== EXTRACT TO READ

Help With .NET CookieContainer
I've recently run into some problems with the CookieContainer. Either I'm doing something seriously wrong or there is some kind of bug w/ the CookieContainer object. It doesn't seem to update the cookie collection with certain Set-Cookie headers.
This might be a lengthy post and I appologize, but I want to be as thurough as possible so I'm going to list my HTTP sniffing logs as well as my actual implementation code.
public bool SendRequest(HttpWebRequest request, IDictionary<string, string> data, int retries)
{
// copy request in case request instance already failed
HttpWebRequest newRequest = (HttpWebRequest)HttpWebRequest.Create(request.RequestUri);
newRequest.Method = request.Method;
// if POST data was provided, write it to the stream
if (data != null && data.Count != 0)
{
StreamWriter writer = new StreamWriter(newRequest.GetRequestStream());
writer.Write(createPostString(data));
writer.Close();
}
// set request with global cookie container
newRequest.CookieContainer = this.cookieJar;
try
{
using (HttpWebResponse resp = (HttpWebResponse)newRequest.GetResponse())

====
== RECORD SET

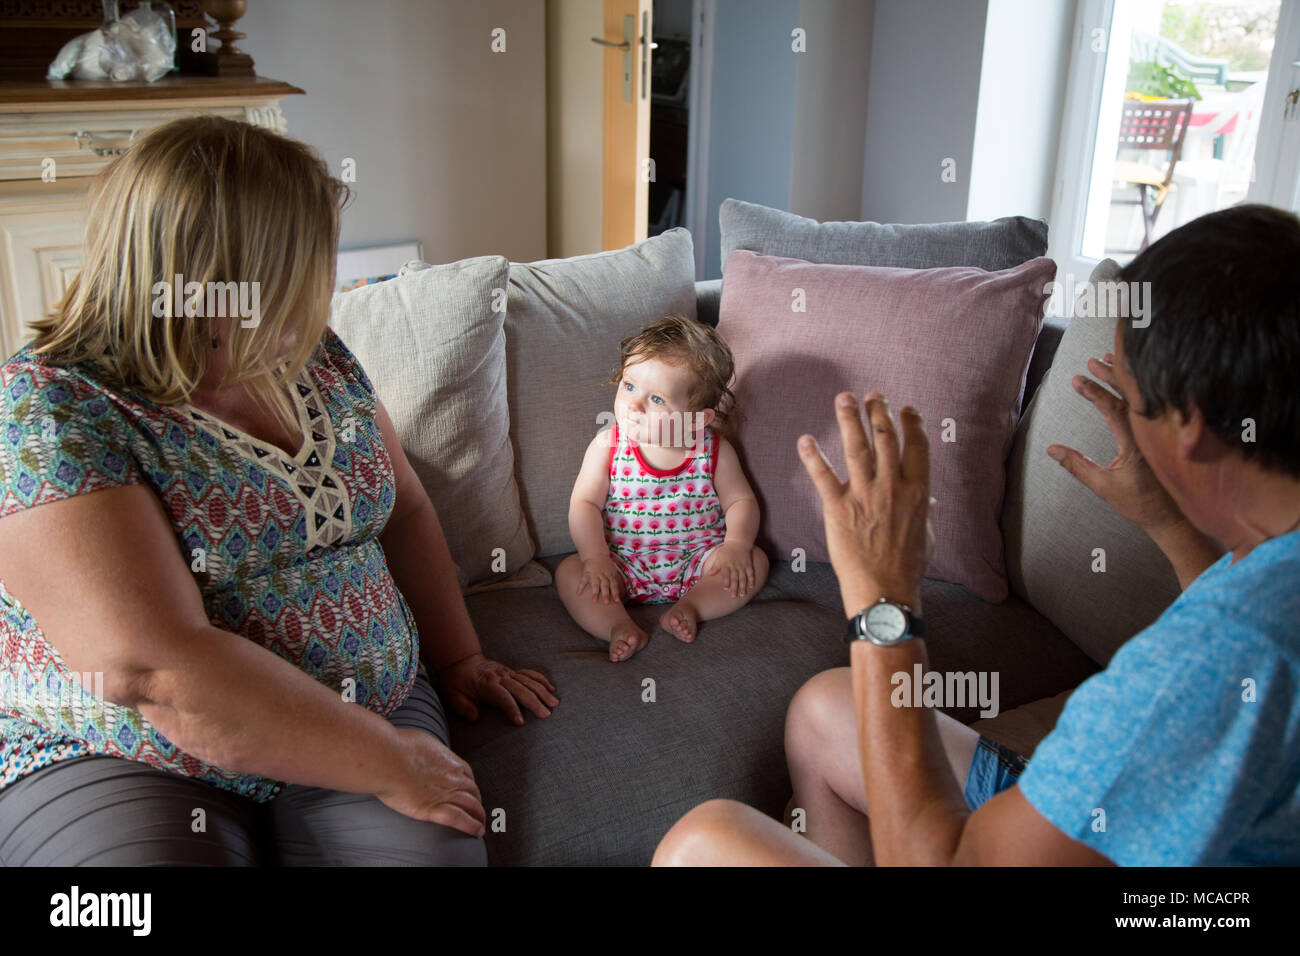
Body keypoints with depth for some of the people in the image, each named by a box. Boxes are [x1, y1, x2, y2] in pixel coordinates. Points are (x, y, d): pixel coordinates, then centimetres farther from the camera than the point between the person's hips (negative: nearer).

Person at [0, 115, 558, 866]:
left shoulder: (315, 354, 3)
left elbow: (403, 508, 16)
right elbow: (161, 673, -25)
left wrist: (459, 660, 14)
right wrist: (388, 763, -20)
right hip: (119, 761, -4)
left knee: (434, 846, -19)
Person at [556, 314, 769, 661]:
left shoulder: (713, 451, -7)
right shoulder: (607, 446, -8)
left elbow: (741, 500, -1)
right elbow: (584, 503, -9)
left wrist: (736, 545, -19)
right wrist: (596, 558, -21)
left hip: (696, 561, 1)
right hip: (623, 565, 0)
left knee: (755, 561, -17)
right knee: (569, 571, -21)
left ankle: (690, 606, -22)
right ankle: (618, 626, -33)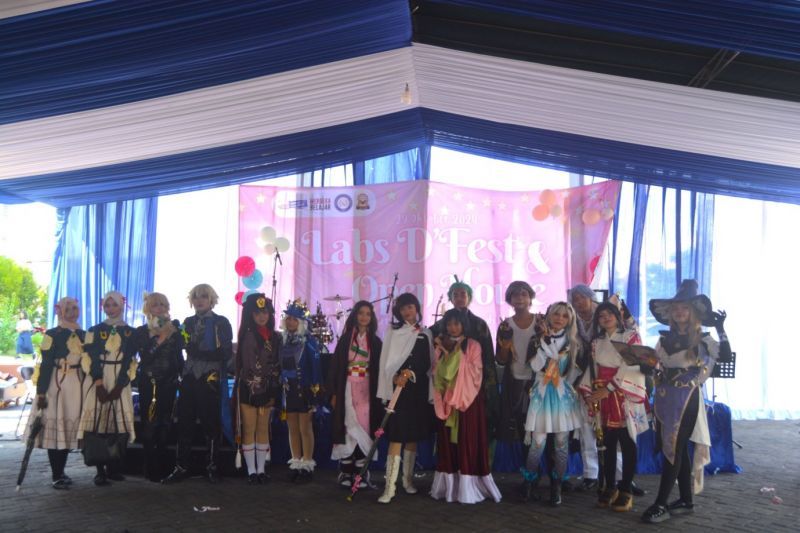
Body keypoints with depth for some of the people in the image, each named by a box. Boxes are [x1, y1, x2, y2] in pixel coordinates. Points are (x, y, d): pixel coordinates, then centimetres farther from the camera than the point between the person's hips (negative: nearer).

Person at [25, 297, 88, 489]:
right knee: (55, 428, -4)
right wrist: (41, 392, -12)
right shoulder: (52, 335, -3)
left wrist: (89, 389, 13)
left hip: (79, 386, 5)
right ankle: (56, 476, 3)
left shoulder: (84, 335, 13)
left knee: (69, 429, 9)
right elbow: (46, 365, -8)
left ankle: (61, 472, 20)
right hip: (57, 385, -5)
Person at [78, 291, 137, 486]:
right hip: (99, 382, 0)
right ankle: (100, 470, -1)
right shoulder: (95, 331, 8)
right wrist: (99, 385, -12)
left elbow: (130, 362, 1)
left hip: (121, 383, 0)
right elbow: (92, 360, -1)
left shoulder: (130, 332, 8)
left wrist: (118, 387, -9)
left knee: (119, 423, -2)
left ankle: (113, 468, 8)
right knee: (98, 423, -5)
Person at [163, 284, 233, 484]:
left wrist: (201, 353, -9)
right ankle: (181, 467, 10)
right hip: (189, 378, 4)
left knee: (211, 423, 1)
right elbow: (187, 349, 16)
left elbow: (227, 353, -3)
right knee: (184, 422, 2)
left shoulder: (221, 322, 2)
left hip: (211, 379, -4)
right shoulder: (188, 322, 16)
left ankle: (212, 467, 11)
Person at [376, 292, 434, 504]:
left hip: (418, 391, 3)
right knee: (396, 437, -9)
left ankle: (408, 479, 23)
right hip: (398, 389, -3)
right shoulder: (393, 332, 5)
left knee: (413, 436, 9)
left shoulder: (426, 334, 11)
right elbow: (387, 361, -3)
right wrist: (396, 377, -20)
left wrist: (410, 373, -9)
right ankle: (390, 486, -10)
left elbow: (427, 363, 6)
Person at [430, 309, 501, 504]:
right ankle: (449, 486, 11)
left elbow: (475, 373, -9)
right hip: (447, 401, 3)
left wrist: (458, 353, -12)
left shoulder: (473, 346, -1)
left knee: (468, 443, -3)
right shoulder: (441, 347, 10)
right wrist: (446, 352, -12)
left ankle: (468, 488, 2)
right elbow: (438, 374, 1)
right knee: (448, 443, 4)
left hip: (468, 400, -3)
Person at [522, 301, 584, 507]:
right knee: (538, 442, -5)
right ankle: (529, 482, 15)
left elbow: (576, 370, 9)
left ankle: (556, 486, 15)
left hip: (563, 395, 1)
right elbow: (535, 366, -12)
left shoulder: (573, 343, 5)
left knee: (561, 442, 4)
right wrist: (545, 341, -14)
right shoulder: (538, 339, 1)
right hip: (542, 394, -1)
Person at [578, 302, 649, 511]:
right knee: (608, 443, 7)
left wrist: (608, 388, -16)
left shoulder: (631, 336, 0)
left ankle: (626, 490, 5)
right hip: (603, 398, 4)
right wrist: (587, 392, -4)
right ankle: (610, 487, 16)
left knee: (627, 443, -1)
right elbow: (591, 368, 11)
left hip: (625, 397, -4)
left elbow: (630, 366, -10)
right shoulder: (596, 342, 16)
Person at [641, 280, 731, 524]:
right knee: (677, 449, 12)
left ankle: (661, 504, 0)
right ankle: (686, 500, 23)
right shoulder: (665, 337, 8)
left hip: (686, 398, -5)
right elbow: (655, 365, 16)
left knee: (674, 449, -4)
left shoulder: (701, 338, -6)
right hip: (665, 397, 5)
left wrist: (720, 329, -27)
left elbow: (725, 356, -22)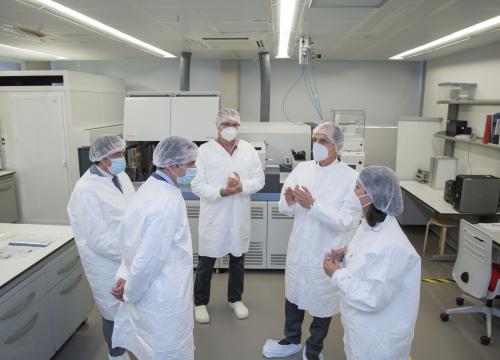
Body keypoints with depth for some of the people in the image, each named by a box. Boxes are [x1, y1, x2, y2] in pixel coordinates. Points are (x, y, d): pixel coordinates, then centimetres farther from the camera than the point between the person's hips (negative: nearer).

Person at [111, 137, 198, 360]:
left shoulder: (152, 186, 2)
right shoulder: (167, 201, -29)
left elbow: (136, 239, 8)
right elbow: (151, 257, -26)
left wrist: (125, 274, 5)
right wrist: (130, 292, -11)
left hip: (152, 288, 9)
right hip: (162, 296, -9)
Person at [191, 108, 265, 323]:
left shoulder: (248, 150, 3)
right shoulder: (205, 150, -6)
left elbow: (259, 179, 1)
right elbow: (197, 184, -10)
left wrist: (242, 186, -19)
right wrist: (221, 192, -24)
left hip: (239, 217, 3)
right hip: (213, 217, -3)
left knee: (237, 260, 18)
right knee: (206, 263, 9)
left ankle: (235, 299, 38)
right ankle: (200, 302, 29)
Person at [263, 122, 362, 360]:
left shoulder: (351, 178, -17)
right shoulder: (302, 168, -3)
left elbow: (346, 222, -25)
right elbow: (284, 208, -1)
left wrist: (313, 205, -32)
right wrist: (289, 201, -23)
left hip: (327, 255, -4)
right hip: (298, 248, 5)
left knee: (322, 304, 16)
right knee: (293, 296, 23)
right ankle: (292, 341, 50)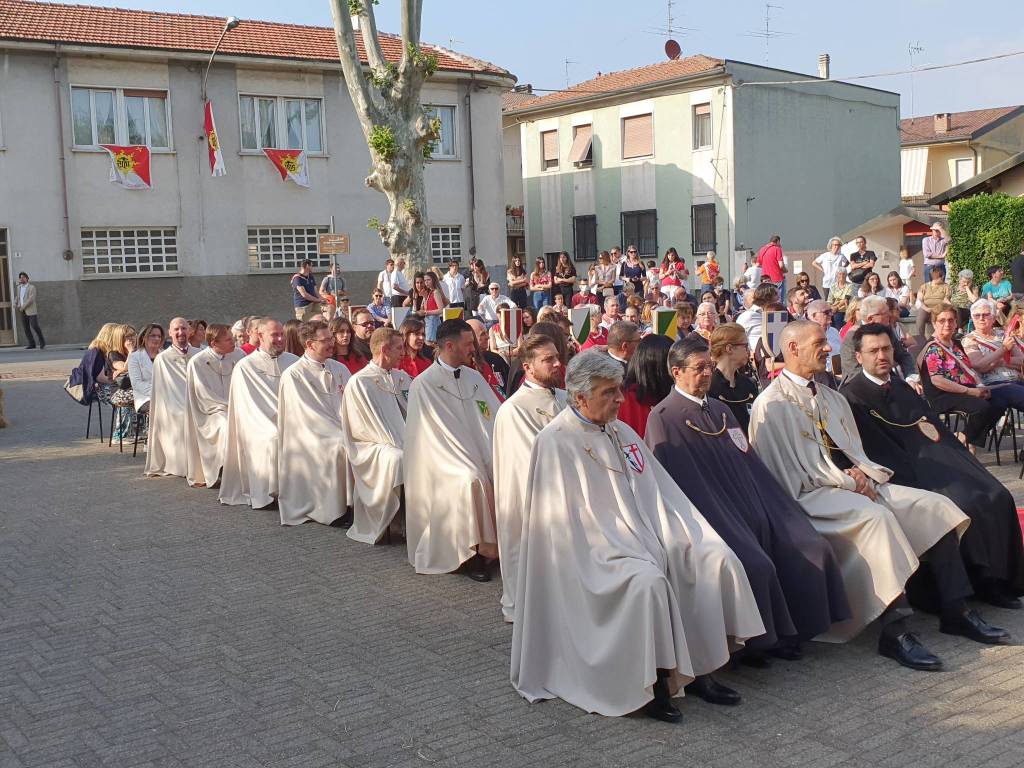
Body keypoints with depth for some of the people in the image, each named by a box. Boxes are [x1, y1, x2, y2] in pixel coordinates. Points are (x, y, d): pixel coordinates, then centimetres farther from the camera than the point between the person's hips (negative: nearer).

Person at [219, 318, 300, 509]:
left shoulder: (293, 361, 16)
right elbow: (250, 408, -5)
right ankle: (272, 492, -21)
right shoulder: (245, 367, 2)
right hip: (263, 428, -3)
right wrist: (276, 429, -17)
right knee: (275, 441, -34)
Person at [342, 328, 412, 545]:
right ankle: (388, 523, -21)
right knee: (397, 458, -35)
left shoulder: (402, 377, 16)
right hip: (372, 445, -6)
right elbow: (376, 425, -11)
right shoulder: (359, 382, -6)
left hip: (405, 440, 6)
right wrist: (403, 447, -18)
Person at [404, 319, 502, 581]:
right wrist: (470, 465, -18)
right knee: (472, 480, -32)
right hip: (446, 461, -5)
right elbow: (435, 436, -10)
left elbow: (496, 420, 11)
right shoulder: (424, 384, -5)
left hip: (479, 455, 5)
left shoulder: (474, 377, 14)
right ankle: (473, 554, -19)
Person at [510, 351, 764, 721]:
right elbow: (570, 515, -14)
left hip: (649, 536, 8)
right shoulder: (556, 442, -9)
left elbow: (660, 491, 15)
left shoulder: (621, 431, 15)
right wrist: (630, 553, -20)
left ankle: (702, 672, -2)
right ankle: (648, 686, -17)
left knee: (719, 560, -10)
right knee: (647, 580, -35)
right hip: (597, 550, -8)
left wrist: (686, 536, 0)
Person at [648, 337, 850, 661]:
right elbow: (676, 483, -11)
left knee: (814, 549, -9)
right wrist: (725, 525, -18)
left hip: (751, 512, 8)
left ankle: (791, 630, 5)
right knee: (755, 565, -29)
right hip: (713, 516, -7)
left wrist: (776, 510, 11)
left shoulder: (720, 410, 19)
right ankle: (762, 640, -5)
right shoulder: (663, 419, -5)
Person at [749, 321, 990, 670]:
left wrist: (861, 473, -5)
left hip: (855, 484, 8)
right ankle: (895, 631, -34)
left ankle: (955, 611, -2)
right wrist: (848, 480, -14)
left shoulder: (832, 398, 21)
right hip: (810, 495, -8)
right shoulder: (772, 404, -5)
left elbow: (855, 453, 19)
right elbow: (789, 466, -12)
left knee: (936, 506, -6)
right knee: (876, 515, -35)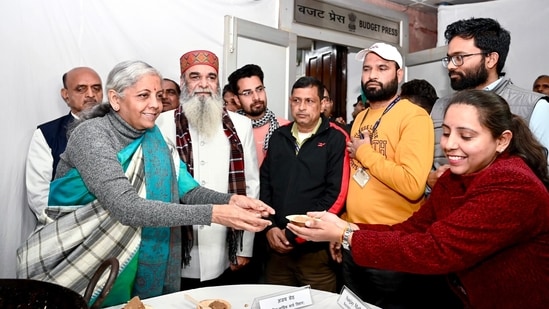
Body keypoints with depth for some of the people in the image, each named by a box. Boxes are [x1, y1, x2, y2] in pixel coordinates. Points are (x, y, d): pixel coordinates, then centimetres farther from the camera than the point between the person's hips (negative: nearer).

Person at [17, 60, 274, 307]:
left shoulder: (154, 139, -1)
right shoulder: (91, 134, -20)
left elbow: (187, 190, -7)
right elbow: (126, 207, -32)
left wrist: (230, 200, -28)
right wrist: (213, 214, -37)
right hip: (82, 266, -5)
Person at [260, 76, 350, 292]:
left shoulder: (336, 139, -6)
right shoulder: (278, 137, 9)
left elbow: (337, 195, -12)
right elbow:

====

• **COMPLETE THE FOLLOWING**
(1) According to the CookieContainer post, what does the CookieContainer object fail to update when it receives certain Set-Cookie headers?
(2) Write out the part of the CookieContainer post that opens with the words containing "public bool SendRequest(HttpWebRequest" and closes with "data.Count != 0)".

• **EXERCISE RESPONSES**
(1) The cookie collection.

(2)
public bool SendRequest(HttpWebRequest request, IDictionary<string, string> data, int retries)
{
// copy request in case request instance already failed
HttpWebRequest newRequest = (HttpWebRequest)HttpWebRequest.Create(request.RequestUri);
newRequest.Method = request.Method;
// if POST data was provided, write it to the stream
if (data != null && data.Count != 0)